Hollywood Oscars 2016 - das sind die wichtigsten Filme

Kann "The Revenant" noch gestoppt werden? Warum wird Newcomerin Brie Larson wahrscheinlich Cate Blanchett ausstechen? Vor der Verleihung Sonntagnacht: die wichtigsten Oscarfilme und ihre Chancen im Überblick.

Geht mit 12 Nominierungen als Favorit ins Rennen: "The Revenant"
DPA/ 20th Century Fox

Geht mit 12 Nominierungen als Favorit ins Rennen: "The Revenant"


"The Revenant"

AP/ Twentieth Century Fox

Nominiert für: Bester Film, Beste Regie, Bester Hauptdarsteller, Bester Nebendarsteller, Beste Bildgestaltung, Bestes Kostüm, Bester Schnitt, Bestes Mak-up und Hairstyling, Bestes Produktionsdesign, Besten Soundschnitt, Beste Sound-Mischung, Beste visuelle Effekte

Mit fast schon monströsen zwölf Nominierungen geht Alejandro González Iñárritus "The Revenant" ins Oscar-Rennen. Leonardo DiCaprio spielt in dem Survival-Western einen Trapper, der sich durch eisige Wildnis schleppt, um Rache an den Mördern seines Sohns zu nehmen. Nicht auszumalen, welche Strapazen Leo noch auf sich zu nehmen bereit ist, sollte es wider Erwarten diesmal nicht mit dem Oscar klappen.

Lesen Sie hier unsere Kritik zu "The Revenant".


"Bridge of Spies"

20th Century Fox

Nominiert für: Bester Film, Bester Nebendarsteller, Beste Musik, Bestes Produktionsdesign, Bestes Originaldrehbuch, Bester Soundschnitt

Tom Hanks verteidigt die Menschlichkeit im Kalten Krieg: In seinem meisterlich inszenierten Spionage-Thriller "Bridge of Spies" erzählt Steven Spielberg eine erbauliche Geschichte aus dem bitterkalten Ost-Berlin. Dass Spielberg selbst nicht für die beste Regie nominiert wurde, hat viele verwundert. Womöglich geht mit dem großartigen Nebendarsteller Mark Rylance, der bislang in seiner Heimat Großbritannien ein Theaterstar war, der vermeintlich kleinste Name in dieser Prestige-Produktion mit einem Oscar nach Hause.
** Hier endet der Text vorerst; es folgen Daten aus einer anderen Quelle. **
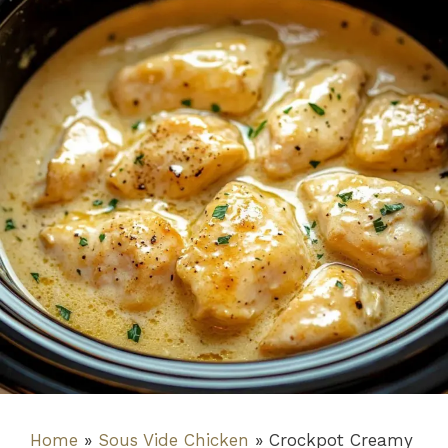
Home
»
Sous Vide Chicken
»
Crockpot Creamy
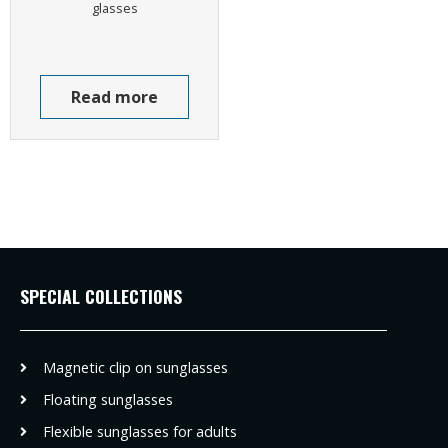
glasses
Read more
SPECIAL COLLECTIONS
Magnetic clip on sunglasses
Floating sunglasses
Flexible sunglasses for adults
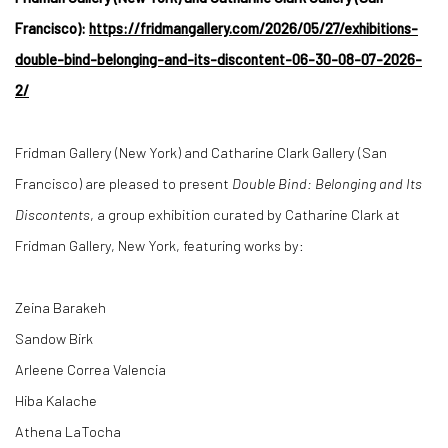
Francisco):
https://fridmangallery.com/2026/05/27/exhibitions-
double-bind-belonging-and-its-discontent-06-30-08-07-2026-
2/
Fridman Gallery (New York) and Catharine Clark Gallery (San
Francisco) are pleased to present
Double Bind: Belonging and Its
Discontents
, a group exhibition curated by Catharine Clark at
Fridman Gallery, New York, featuring works by:
Zeina Barakeh
Sandow Birk
Arleene Correa Valencia
Hiba Kalache
Athena LaTocha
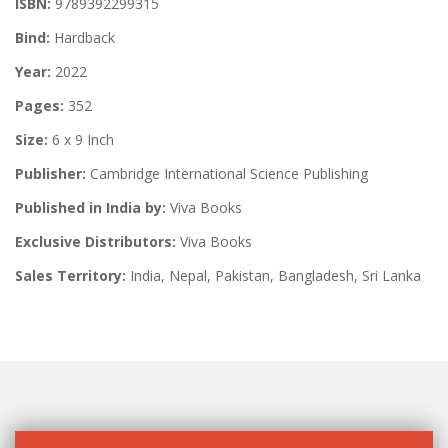
ISBN:
9789392299315
Bind:
Hardback
Year:
2022
Pages:
352
Size:
6 x 9 Inch
Publisher:
Cambridge International Science Publishing
Published in India by:
Viva Books
Exclusive Distributors:
Viva Books
Sales Territory:
India, Nepal, Pakistan, Bangladesh, Sri Lanka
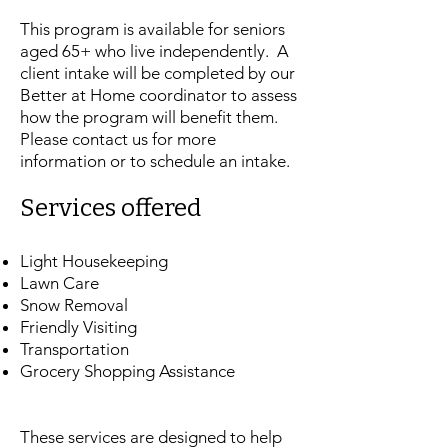
This program is available for seniors
aged 65+ who live independently. A
client intake will be completed by our
Better at Home coordinator to assess
how the program will benefit them.
Please contact us for more
information or to schedule an intake.
​Services offered
Light Housekeeping
Lawn Care
Snow Removal
Friendly Visiting
Transportation
Grocery Shopping Assistance
​These services are designed to help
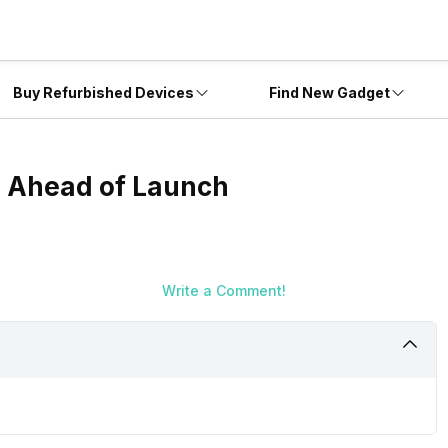
Buy Refurbished Devices
Find New Gadget
d Ahead of Launch
Write a Comment!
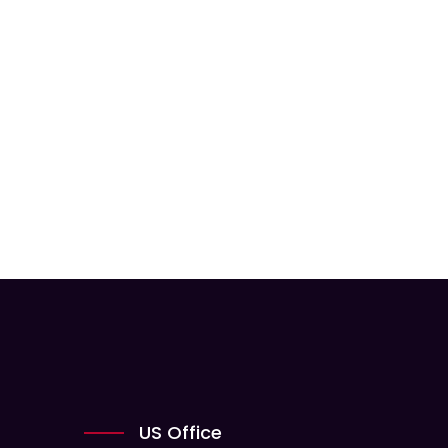
US Office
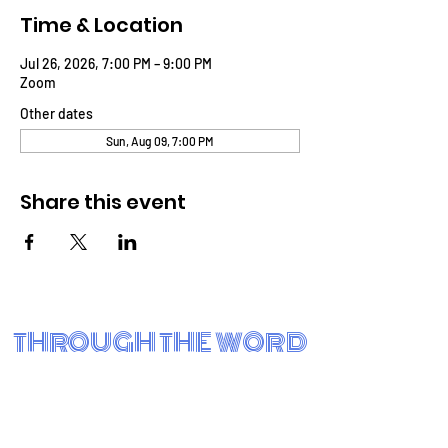
Time & Location
Jul 26, 2026, 7:00 PM – 9:00 PM
Zoom
Other dates
Sun, Aug 09, 7:00 PM
Share this event
THROUGH THE WORD
BIBLE FELLOWSHIP CHURCH
Eastside Charter School
3001 N. Claymont St.
Wilmington, DE 19802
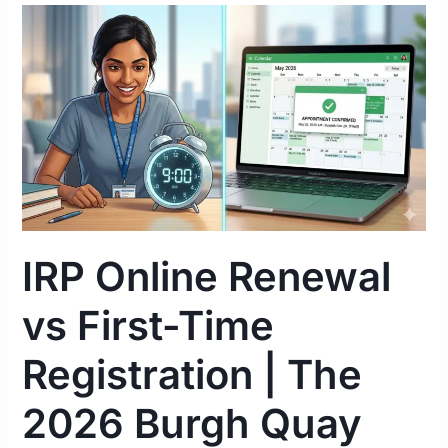
IRP
Online
Renewal
vs
First-
Time
Registration
|
The
2026
IRP Online Renewal
Burgh
Quay
vs First-Time
Guide
Registration | The
2026 Burgh Quay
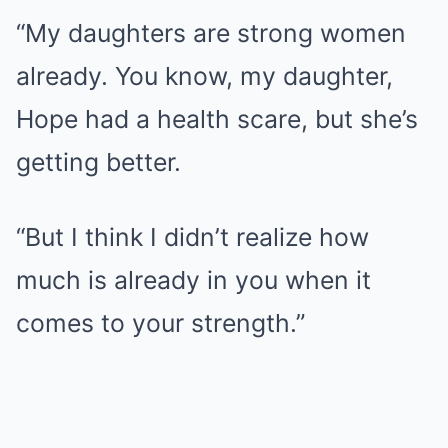
“My daughters are strong women
already. You know, my daughter,
Hope had a health scare, but she’s
getting better.
“But I think I didn’t realize how
much is already in you when it
comes to your strength.”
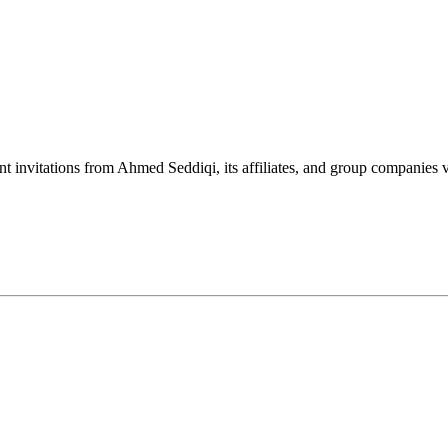
nt invitations from Ahmed Seddiqi, its affiliates, and group companie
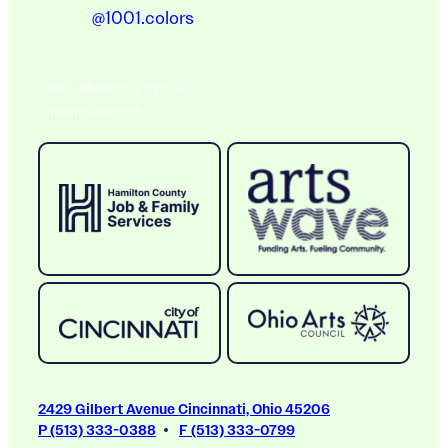
@1001.colors
A BIG THANK YOU TO OUR
Ongoing Sponsors
2429 Gilbert Avenue Cincinnati, Ohio 45206
P (513) 333-0388
F (513) 333-0799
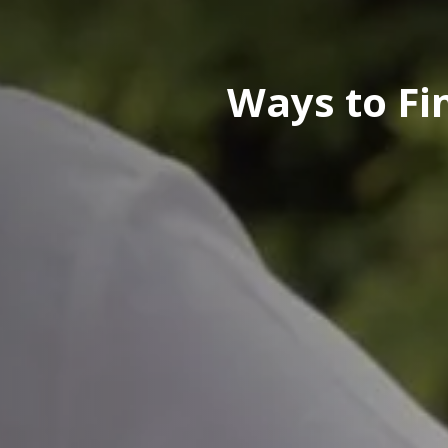
Ways to Fi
Lesen Sie hier unsere Kritik zu "Bridge of Spies".


"The Big Short"

Paramount

Nominiert für: Bester Film, Beste Regie, Bester Nebendarsteller, Bester Schnitt, Bestes adaptiertes Drehbuch

So einen witzigen, wütenden und formal gewagten Film über die Finanzkrise hätte man Hollywood kaum zugetraut - und noch weniger dem Mann, der für Komödien wie "Anchor-Man" verantwortlich ist. Doch Adam McKay und sein grandioses Star-Ensemble aus Christian Bale, Steve Carell, Brad Pitt und Ryan Gosling ist das Kunststück gelungen. Bei den Producer Guild Awards, dem zuverlässigsten Indikator für den Bester-Film-Oscar, hat "The Big Short" bereits abgeräumt. Ob es ihm auch am Sonntagabend gelingt?
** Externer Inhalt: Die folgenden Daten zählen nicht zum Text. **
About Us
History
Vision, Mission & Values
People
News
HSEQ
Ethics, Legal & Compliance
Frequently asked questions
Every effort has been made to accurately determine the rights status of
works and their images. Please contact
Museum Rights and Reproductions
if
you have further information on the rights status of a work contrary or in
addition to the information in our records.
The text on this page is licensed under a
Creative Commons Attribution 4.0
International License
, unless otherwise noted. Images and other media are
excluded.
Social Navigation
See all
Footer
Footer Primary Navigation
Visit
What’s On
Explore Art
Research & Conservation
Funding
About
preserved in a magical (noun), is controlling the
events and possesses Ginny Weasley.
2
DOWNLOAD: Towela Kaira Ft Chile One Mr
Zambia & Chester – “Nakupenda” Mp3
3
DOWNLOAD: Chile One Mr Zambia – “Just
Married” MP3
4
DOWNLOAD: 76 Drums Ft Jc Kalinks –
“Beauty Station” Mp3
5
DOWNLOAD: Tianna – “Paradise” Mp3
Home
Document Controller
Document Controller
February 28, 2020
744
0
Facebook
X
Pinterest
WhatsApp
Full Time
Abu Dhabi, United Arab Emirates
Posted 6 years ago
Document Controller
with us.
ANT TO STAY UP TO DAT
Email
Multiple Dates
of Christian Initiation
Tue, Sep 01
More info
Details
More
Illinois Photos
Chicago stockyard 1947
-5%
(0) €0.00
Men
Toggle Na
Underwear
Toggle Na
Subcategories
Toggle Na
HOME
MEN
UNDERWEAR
Lesen Sie hier unsere Kritik zu "The Big Short" und unser Interview mit Regisseur Adam McKay.


"Brooklyn"

20th Century Fox

Nominiert für: Bester Film, Beste Hauptdarstellerin, Bestes adaptiertes Drehbuch

In Sundance 2015 als einer von vielen gefälligen Indie-Produktionen gestartet, hat sich "Brooklyn" überraschend zum dreifachen Oscar-Kandidaten entwickelt. Das ist vor allem das Verdienst von Hauptdarstellerin Saoirse Ronan, die der Geschichte um die Liebesnöte einer jungen Irin, die in den Fünfzigerjahren nach New York kommt, mehr Tiefe gibt, als es die betuliche Inszenierung und das schlichte Drehbuch eigentlich hergeben.
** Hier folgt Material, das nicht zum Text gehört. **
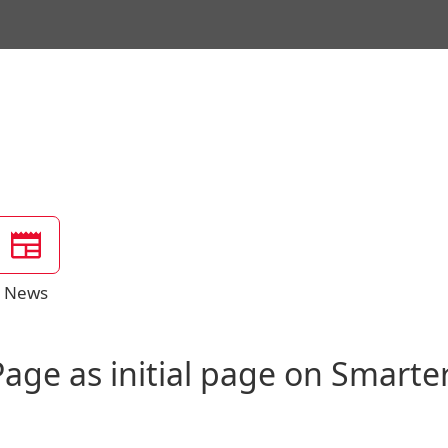
News
age as initial page on Smarte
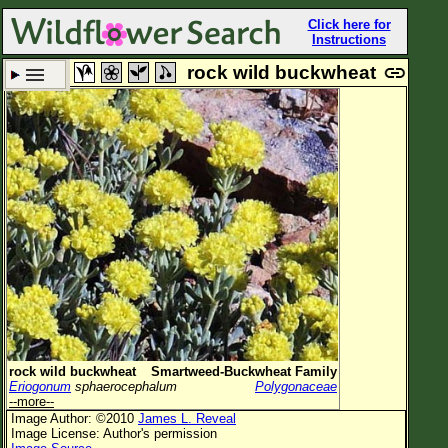
Click here for
Instructions
rock wild buckwheat
Set New Location
Clear All
All Locations
Enter Coordinates
Plant Elevation
Observation Time
Plant Category
All Plants
rock wild buckwheat
Smartweed-Buckwheat Family
Eriogonum
sphaerocephalum
Polygonaceae
Flower Petals
--more--
Image Author: ©2010
James L. Reveal
Flower Color
Image License: Author's permission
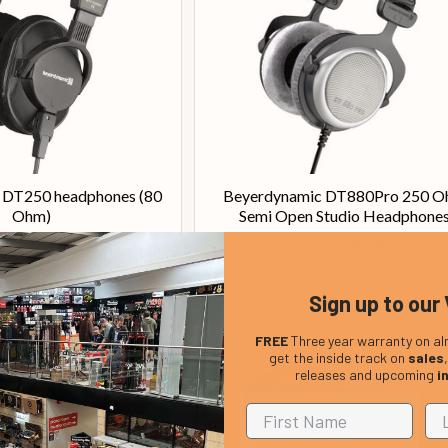
 DT250 headphones (80
Beyerdynamic DT880Pro 250 
Ohm)
Semi Open Studio Headphone
Price:
Our Price:
£245.00
£186.25
Sign up to our 
FREE
Three year warranty on al
get the inside track on
sales
releases and upcoming
i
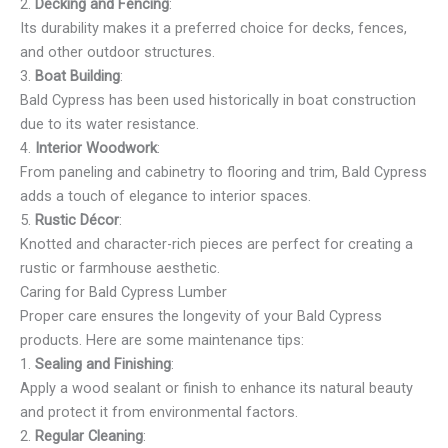
2.
Decking and Fencing
:
Its durability makes it a preferred choice for decks, fences,
and other outdoor structures.
3.
Boat Building
:
Bald Cypress has been used historically in boat construction
due to its water resistance.
4.
Interior Woodwork
:
From paneling and cabinetry to flooring and trim, Bald Cypress
adds a touch of elegance to interior spaces.
5.
Rustic Décor
:
Knotted and character-rich pieces are perfect for creating a
rustic or farmhouse aesthetic.
Caring for Bald Cypress Lumber
Proper care ensures the longevity of your Bald Cypress
products. Here are some maintenance tips:
1.
Sealing and Finishing
:
Apply a wood sealant or finish to enhance its natural beauty
and protect it from environmental factors.
2.
Regular Cleaning
:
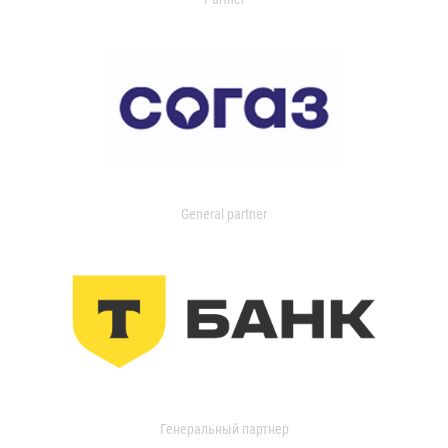
General partner
Генеральный партнер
Lesen Sie hier unsere Kritik zu "Brooklyn".


"Mad Max: Fury Road"

Warner Bros.

Nominiert für: Bester Film, Beste Regie, Bestes Kostüm, Beste Bildgestaltung, Bester Schnitt, Bester Soundschnitt, Beste Sound-Mischung, Bestes Makeup und Hairstyling, Beste visuelle Effekte, Bestes Produktionsdesign

Es wäre schon eine Leistung gewesen, nicht gänzlich gegen die Vorgängerfilme abzufallen. Doch mit seiner feministisch getunten Fortsetzung der "Mad Max"-Saga hat George Miller glatt einen neuen Klassiker des Action-Kinos geschaffen. Ein postapokalyptisches Ballett aus Schrott und Stahl, das sogar die "Fast & Furious"-Filme lahm aussehen lässt und durch Siege in den technischen Kategorien - und womöglich bei der Regie - zum großen Gewinner des Abends werden könnte.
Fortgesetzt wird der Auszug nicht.